Elastiq provides a reasonable interest rate with little risk.
What’s more, by using Elastiq as a separate account, it helps you to separate your savings from your expenses.
However, due to the limited liquidity that Elastiq has, I believe that it should not be used for your emergency funds.
With the withdrawals being limited to multiples of $500, it restricts the flexibility to withdraw any amount that you want.
If you’d like to find out where you should store your emergency funds instead, you can read my article that provides you with some options.

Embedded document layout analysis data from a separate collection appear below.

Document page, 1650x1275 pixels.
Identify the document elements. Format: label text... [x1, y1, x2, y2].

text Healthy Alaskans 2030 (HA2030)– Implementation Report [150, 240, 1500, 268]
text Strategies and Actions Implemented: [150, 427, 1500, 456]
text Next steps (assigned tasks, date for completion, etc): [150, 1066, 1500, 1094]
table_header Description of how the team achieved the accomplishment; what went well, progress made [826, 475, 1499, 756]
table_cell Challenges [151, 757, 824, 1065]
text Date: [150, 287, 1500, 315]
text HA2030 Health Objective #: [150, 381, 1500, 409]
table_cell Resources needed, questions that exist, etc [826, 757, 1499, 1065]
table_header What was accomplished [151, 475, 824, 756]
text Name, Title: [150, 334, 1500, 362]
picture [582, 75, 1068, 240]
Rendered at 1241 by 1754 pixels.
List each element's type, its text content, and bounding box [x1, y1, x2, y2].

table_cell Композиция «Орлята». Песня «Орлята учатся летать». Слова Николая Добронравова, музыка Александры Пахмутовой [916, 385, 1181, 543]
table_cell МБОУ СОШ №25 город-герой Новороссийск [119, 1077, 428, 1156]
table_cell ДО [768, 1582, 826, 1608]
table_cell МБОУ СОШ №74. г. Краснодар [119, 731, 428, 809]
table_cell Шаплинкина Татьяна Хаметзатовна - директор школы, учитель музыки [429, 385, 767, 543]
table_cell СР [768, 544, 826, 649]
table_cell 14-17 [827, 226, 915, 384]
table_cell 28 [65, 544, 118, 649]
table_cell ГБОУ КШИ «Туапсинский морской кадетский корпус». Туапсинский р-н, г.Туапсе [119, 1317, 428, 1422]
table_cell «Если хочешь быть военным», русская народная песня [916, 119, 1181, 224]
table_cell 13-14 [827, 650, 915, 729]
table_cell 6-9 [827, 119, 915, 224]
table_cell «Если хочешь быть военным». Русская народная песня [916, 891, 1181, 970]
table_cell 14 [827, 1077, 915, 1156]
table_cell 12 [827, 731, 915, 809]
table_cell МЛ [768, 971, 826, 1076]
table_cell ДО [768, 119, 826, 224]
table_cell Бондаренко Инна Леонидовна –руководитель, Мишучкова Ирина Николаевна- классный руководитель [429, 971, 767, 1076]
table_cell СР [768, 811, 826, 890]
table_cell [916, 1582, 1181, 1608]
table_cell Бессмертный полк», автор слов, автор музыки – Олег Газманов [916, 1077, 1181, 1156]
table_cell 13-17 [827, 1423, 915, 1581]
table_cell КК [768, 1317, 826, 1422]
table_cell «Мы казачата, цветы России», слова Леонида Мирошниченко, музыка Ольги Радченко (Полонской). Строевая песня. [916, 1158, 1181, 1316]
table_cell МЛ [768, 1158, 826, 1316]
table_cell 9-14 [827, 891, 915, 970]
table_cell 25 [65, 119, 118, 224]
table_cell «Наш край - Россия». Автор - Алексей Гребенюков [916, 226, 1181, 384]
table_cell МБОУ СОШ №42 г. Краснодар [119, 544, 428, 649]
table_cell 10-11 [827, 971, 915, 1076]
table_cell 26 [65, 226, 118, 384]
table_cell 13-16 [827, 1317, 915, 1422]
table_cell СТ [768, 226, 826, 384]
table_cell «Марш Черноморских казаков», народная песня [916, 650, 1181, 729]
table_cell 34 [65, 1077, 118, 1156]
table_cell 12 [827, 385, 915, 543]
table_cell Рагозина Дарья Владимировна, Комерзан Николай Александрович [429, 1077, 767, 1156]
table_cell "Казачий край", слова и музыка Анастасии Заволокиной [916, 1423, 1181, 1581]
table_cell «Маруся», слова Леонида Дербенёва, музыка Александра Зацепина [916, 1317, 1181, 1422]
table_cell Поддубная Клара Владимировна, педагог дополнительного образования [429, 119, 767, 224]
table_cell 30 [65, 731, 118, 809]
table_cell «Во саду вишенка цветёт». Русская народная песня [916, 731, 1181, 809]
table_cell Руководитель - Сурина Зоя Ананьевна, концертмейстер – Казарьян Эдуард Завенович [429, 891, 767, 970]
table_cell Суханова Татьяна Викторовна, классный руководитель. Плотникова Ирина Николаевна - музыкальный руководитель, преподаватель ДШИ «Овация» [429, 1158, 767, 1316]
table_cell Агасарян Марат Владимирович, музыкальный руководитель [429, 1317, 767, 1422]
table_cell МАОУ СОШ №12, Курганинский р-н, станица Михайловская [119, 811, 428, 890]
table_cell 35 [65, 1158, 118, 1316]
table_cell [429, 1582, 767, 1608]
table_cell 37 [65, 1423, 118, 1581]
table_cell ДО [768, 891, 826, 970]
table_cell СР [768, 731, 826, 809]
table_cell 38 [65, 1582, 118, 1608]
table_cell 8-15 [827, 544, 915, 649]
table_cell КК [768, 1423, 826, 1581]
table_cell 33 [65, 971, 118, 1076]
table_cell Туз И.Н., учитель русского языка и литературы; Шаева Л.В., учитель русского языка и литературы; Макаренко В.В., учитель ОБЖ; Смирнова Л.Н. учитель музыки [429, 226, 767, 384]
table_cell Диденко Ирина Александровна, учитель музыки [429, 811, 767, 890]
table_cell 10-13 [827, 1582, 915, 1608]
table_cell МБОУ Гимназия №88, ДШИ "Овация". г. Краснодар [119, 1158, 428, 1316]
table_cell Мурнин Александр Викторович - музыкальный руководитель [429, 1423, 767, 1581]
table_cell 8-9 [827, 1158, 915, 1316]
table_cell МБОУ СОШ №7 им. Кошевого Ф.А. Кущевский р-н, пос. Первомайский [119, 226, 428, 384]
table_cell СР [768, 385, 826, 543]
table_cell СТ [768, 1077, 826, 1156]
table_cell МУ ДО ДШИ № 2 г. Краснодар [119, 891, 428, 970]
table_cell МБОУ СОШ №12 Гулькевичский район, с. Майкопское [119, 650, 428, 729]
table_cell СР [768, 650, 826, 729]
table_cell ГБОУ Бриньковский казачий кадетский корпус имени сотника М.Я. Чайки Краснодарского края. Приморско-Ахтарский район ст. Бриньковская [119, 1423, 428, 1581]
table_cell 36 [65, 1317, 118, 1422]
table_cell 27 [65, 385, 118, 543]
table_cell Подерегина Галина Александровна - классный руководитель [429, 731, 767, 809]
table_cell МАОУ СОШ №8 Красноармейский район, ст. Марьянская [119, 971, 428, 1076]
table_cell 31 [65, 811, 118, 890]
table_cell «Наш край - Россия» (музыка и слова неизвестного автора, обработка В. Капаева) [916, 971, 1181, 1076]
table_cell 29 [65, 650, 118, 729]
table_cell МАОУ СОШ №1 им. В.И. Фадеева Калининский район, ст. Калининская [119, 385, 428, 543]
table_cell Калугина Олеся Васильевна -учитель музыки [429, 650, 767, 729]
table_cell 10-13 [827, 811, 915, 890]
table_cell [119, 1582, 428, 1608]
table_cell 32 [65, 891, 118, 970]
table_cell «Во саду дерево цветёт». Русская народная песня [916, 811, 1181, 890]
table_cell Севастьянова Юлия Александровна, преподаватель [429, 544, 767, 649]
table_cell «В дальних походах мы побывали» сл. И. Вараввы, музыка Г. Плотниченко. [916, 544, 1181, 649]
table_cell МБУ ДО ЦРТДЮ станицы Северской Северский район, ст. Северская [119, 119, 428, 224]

Before signing up for Elastiq, here are 2 things I think you should do first:
- Max out $10k in the SingLife Account
- Have around $2k in the Standard Chartered JumpStart Account
Once you have around $12k settled in those other 2 accounts, you can start to consider using Elastiq for your remaining savings.
The Etiqa Elastiq plan is certainly an intriguing product.
Due to its liquidity issues, you should carefully consider your options before committing to the initial premium.
Despite that, the guaranteed 1.8% for 3 years really stands out and it’s worth considering Elastiq as part of your savings plan.